* BEGIN Text section *
View solution in original post

ppm1 · ‎11-14-2022

Here is some updated DAX for the two columns.

NewStartTime =
VAR vThisStart = CarTasks[Start time]
VAR vThisTaskID = CarTasks[Task ID]
VAR vMinStartThisTask =
    CALCULATE (
        MIN ( CarTasks[Start time] ),
        ALLEXCEPT ( CarTasks, CarTasks[Car ID], CarTasks[Task ID] )
    )
VAR vMaxPrevTaskFinish =
    CALCULATE (
        MAX ( CarTasks[Finish time] ),
        ALLEXCEPT ( CarTasks, CarTasks[Car ID] ),
        CarTasks[Task ID] < vThisTaskID
    )
VAR vMinStartOverall =
    MIN ( vThisStart, vMinStartThisTask )
VAR vResult =
    IF (
        CarTasks[Start time] = CarTasks[Finish time],
        vMaxPrevTaskFinish,
        MAX ( vMaxPrevTaskFinish, vMinStartOverall )
    )
RETURN
    vResult


NewFinishTime =
IF (
    CarTasks[Type] = "T",
    CALCULATE (
        MAX ( CarTasks[Finish time] ),
        ALLEXCEPT ( CarTasks, CarTasks[Car ID], CarTasks[Task ID] )
    ),
    CarTasks[Finish time]
)
* END Text section *
In the DAX code for the two columns, explain how NewStartTime picks its value, including the case where a row's start time equals its finish time.
* BEGIN Provided data *
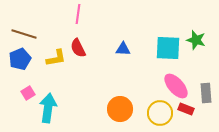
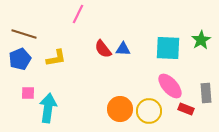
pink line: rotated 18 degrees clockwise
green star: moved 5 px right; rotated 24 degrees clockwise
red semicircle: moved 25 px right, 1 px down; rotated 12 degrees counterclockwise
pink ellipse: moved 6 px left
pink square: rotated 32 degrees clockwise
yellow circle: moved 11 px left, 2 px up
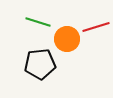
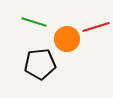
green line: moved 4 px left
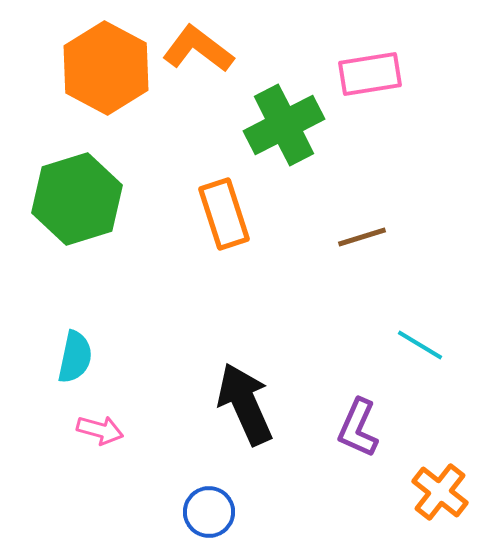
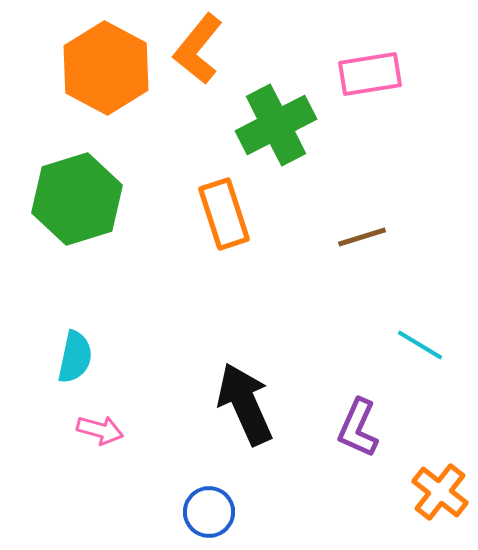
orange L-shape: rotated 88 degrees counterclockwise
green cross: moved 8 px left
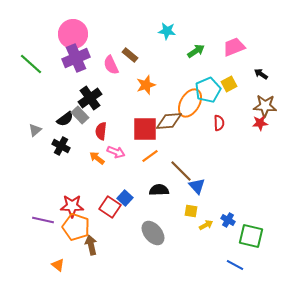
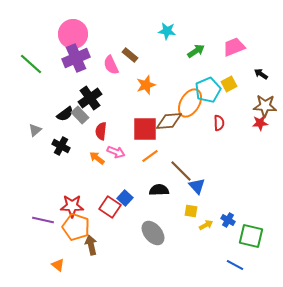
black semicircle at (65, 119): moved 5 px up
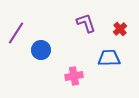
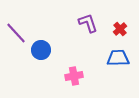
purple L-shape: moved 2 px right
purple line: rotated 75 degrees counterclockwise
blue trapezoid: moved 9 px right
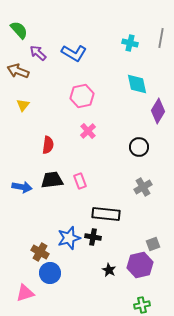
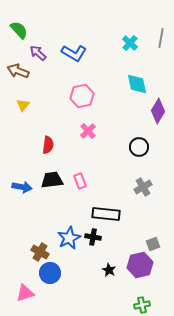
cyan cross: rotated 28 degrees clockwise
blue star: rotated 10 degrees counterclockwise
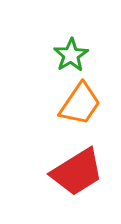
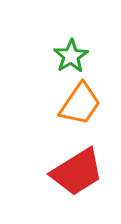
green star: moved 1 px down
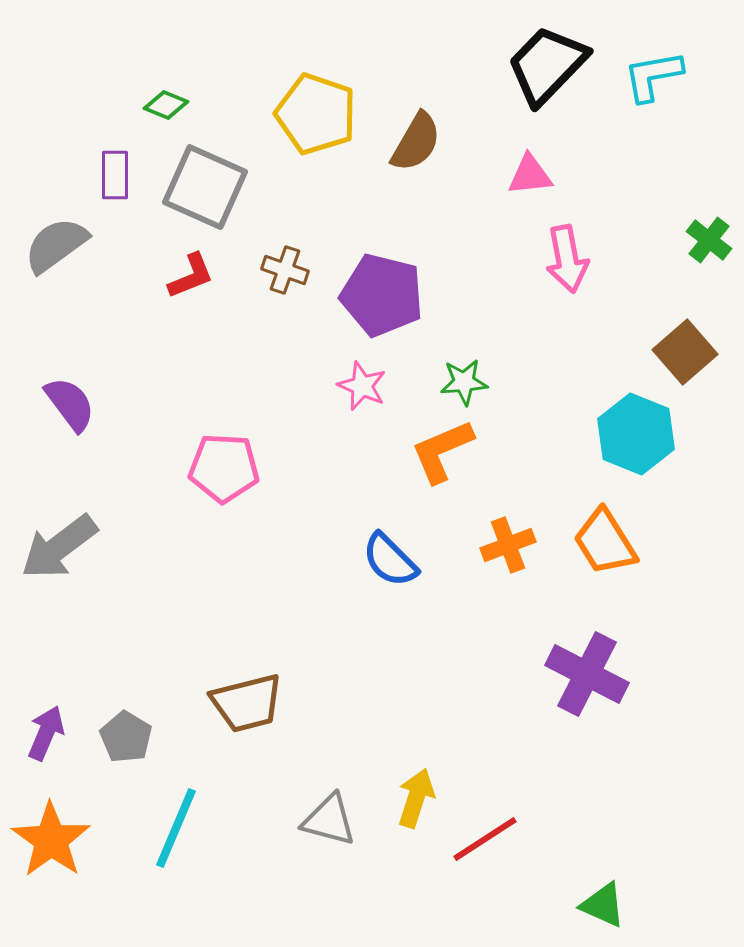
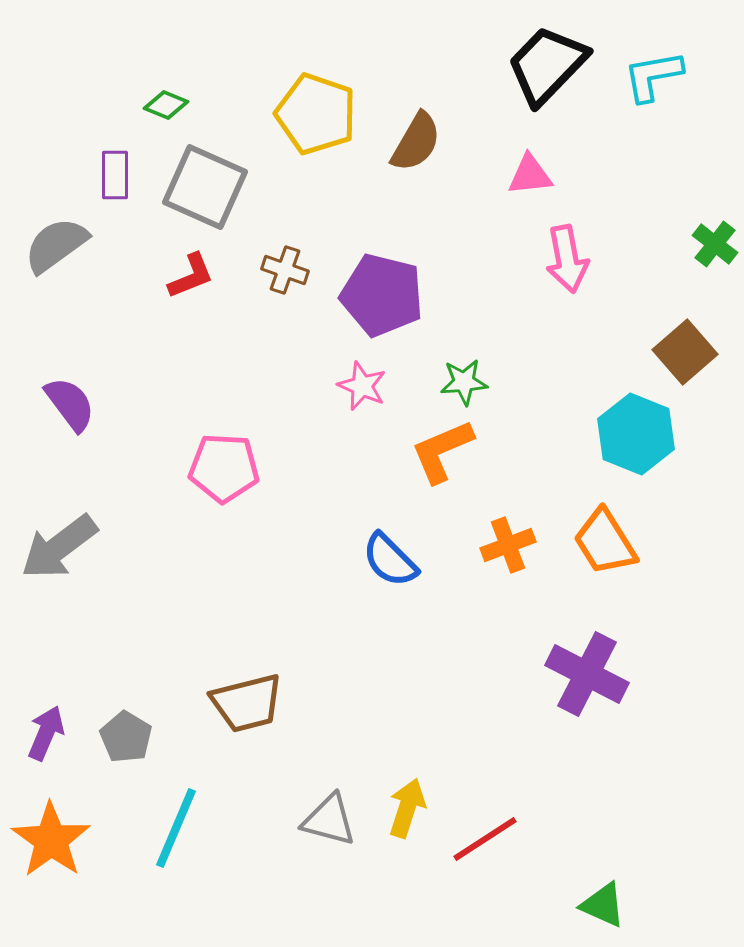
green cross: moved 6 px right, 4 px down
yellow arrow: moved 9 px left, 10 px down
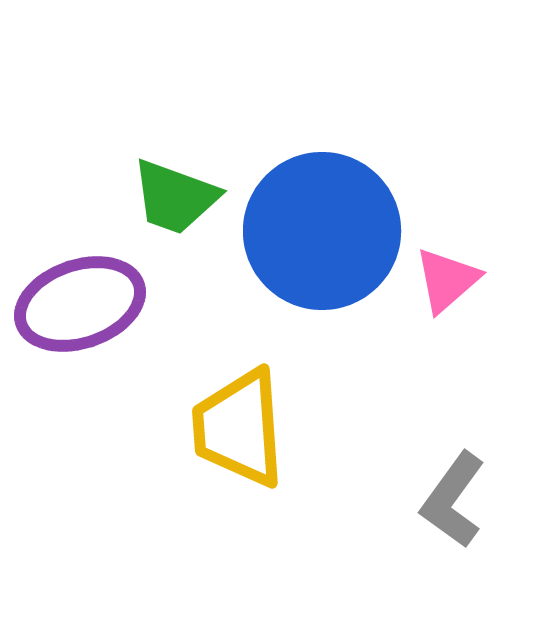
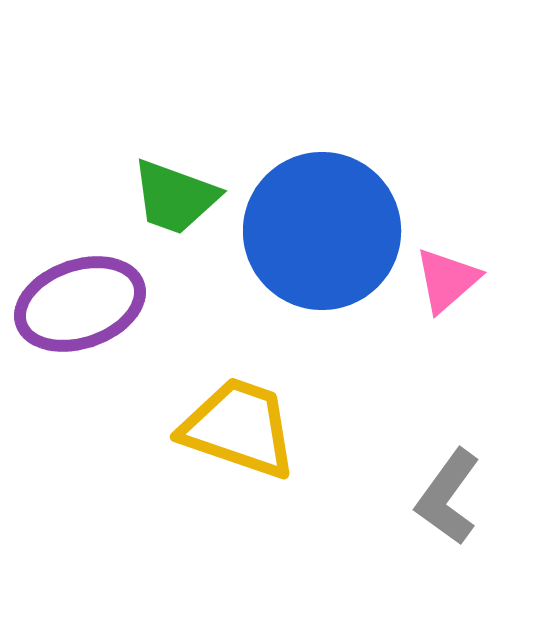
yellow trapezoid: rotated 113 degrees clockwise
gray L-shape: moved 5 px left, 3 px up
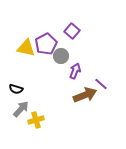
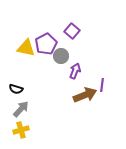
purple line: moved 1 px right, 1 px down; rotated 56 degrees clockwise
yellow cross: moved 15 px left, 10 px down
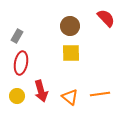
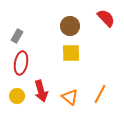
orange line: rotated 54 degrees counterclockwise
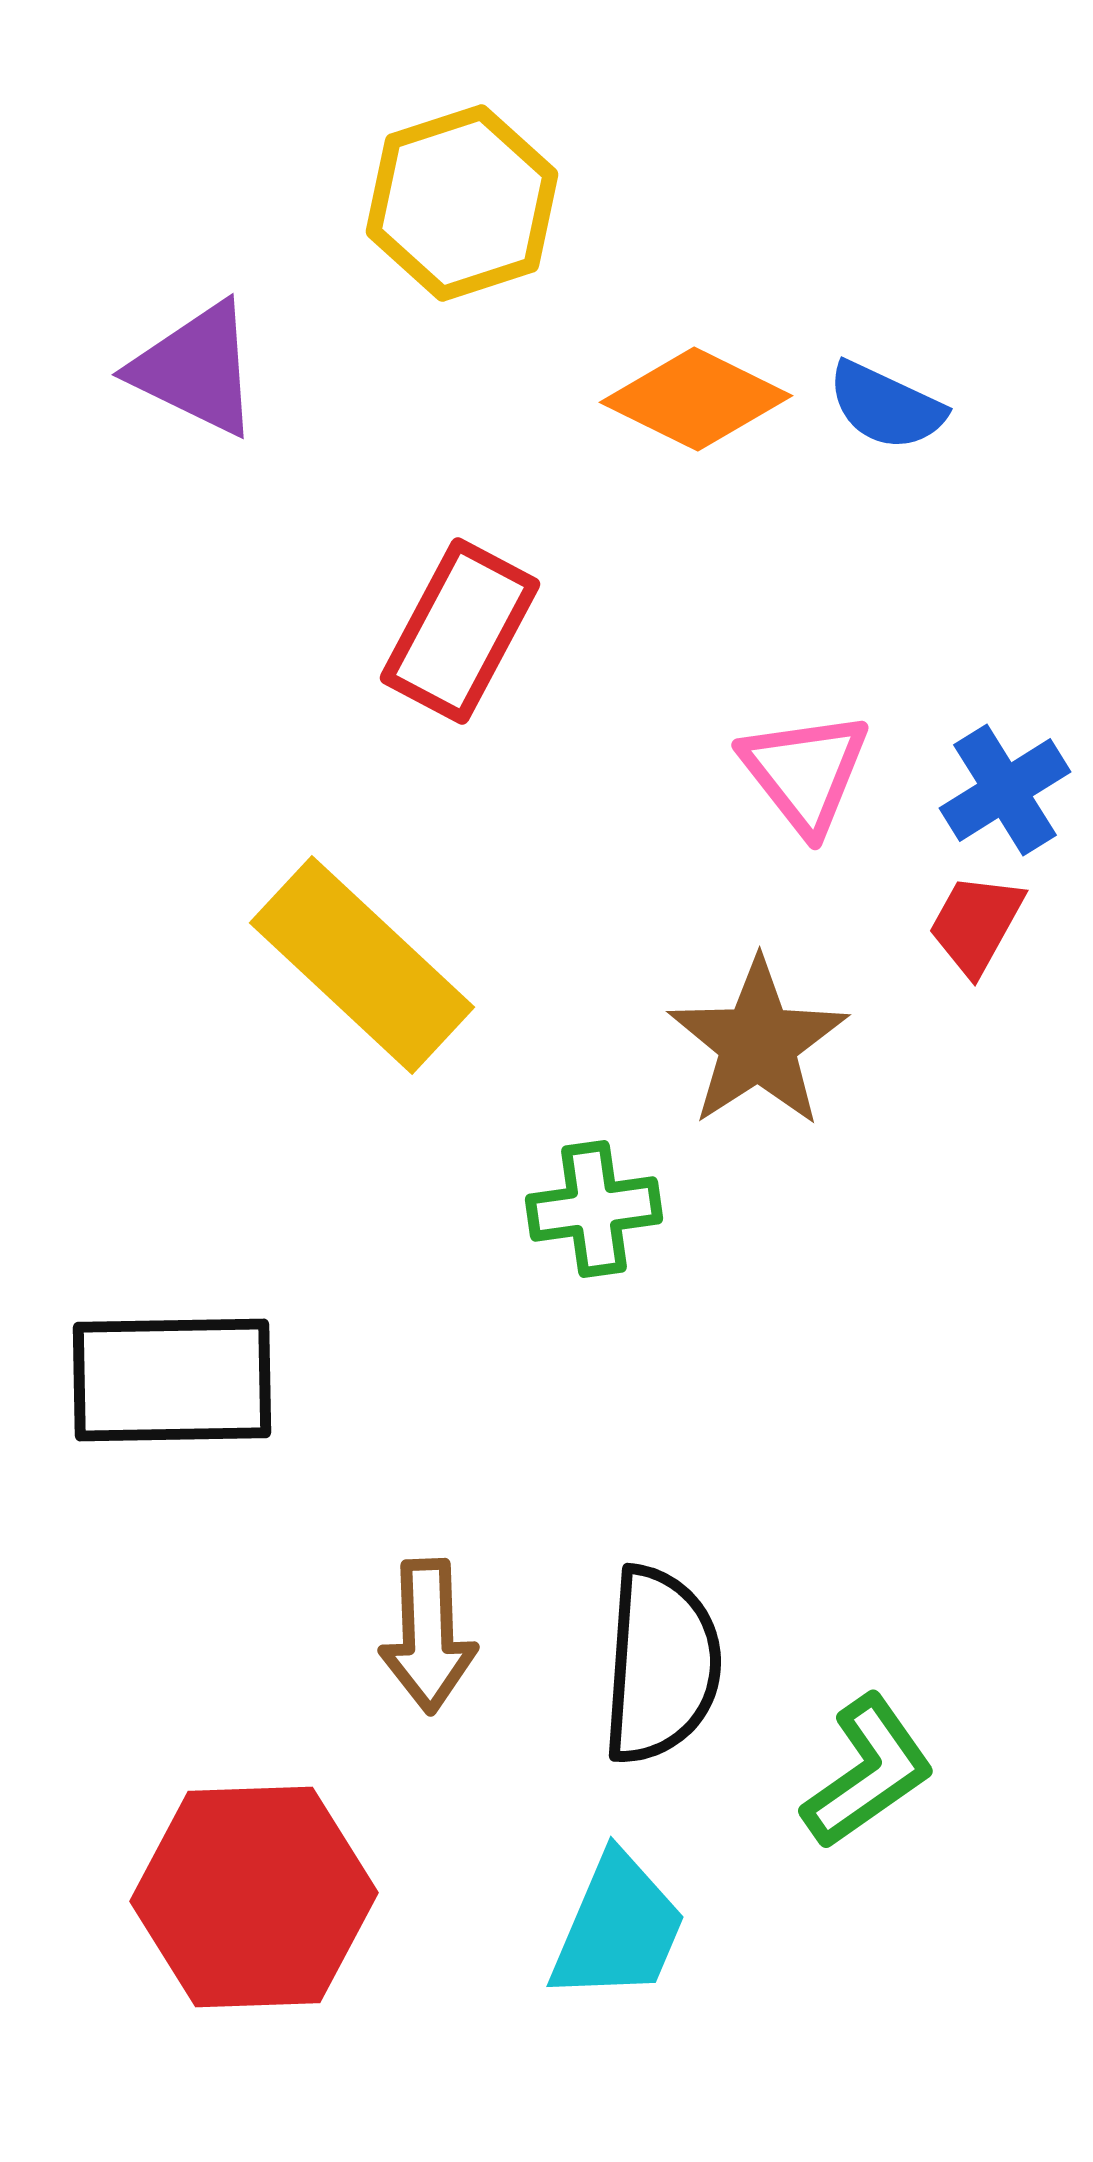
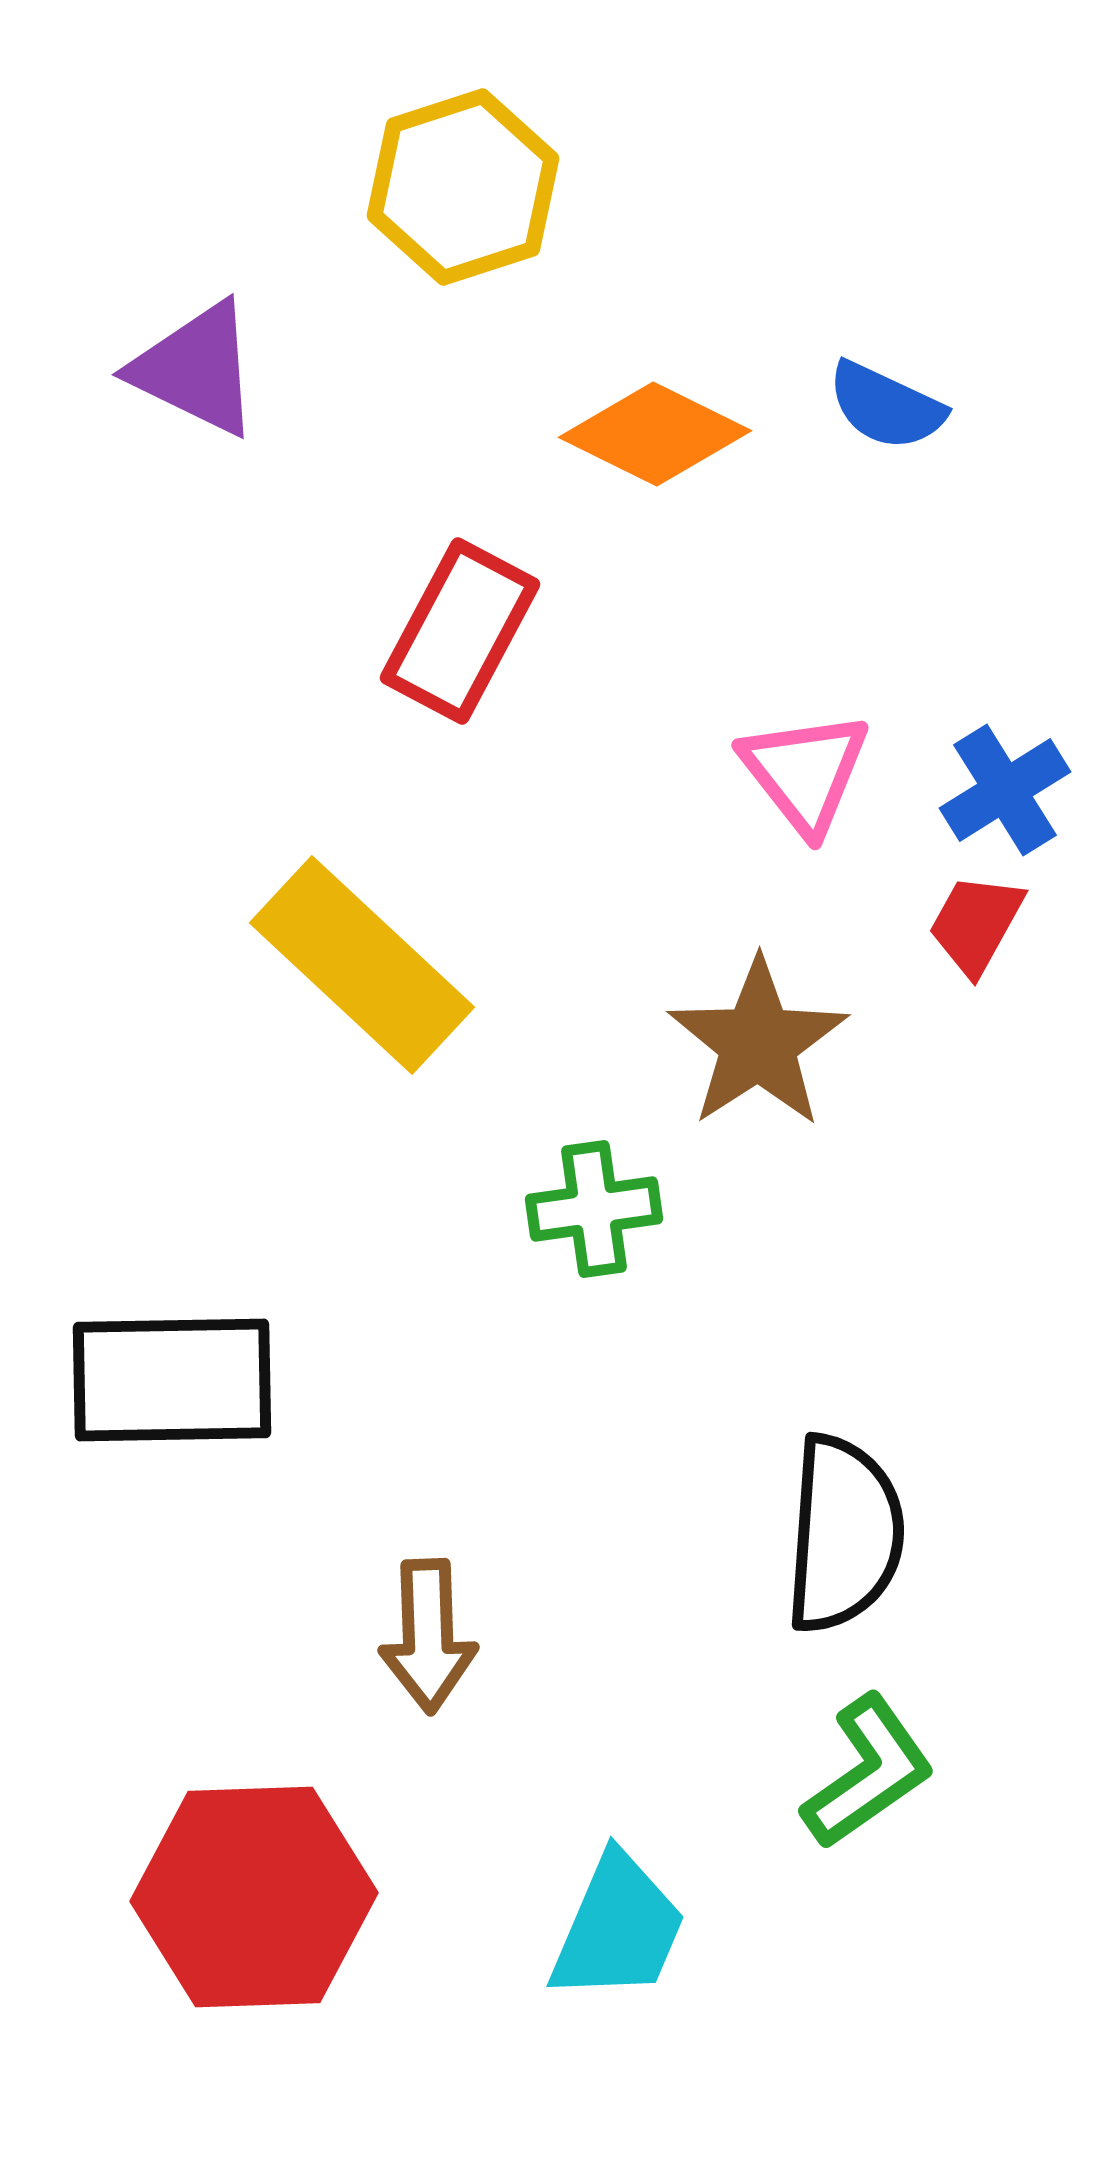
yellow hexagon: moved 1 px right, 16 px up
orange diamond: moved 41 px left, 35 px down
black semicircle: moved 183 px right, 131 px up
* END Provided data *
> Written answer: NewStartTime takes the latest finish time among the same car's tasks with a lower Task ID when a row's start time equals its finish time. Otherwise it takes the larger of that latest earlier finish and the earlier of two times: the row's own start time and the earliest start time for the same car and task.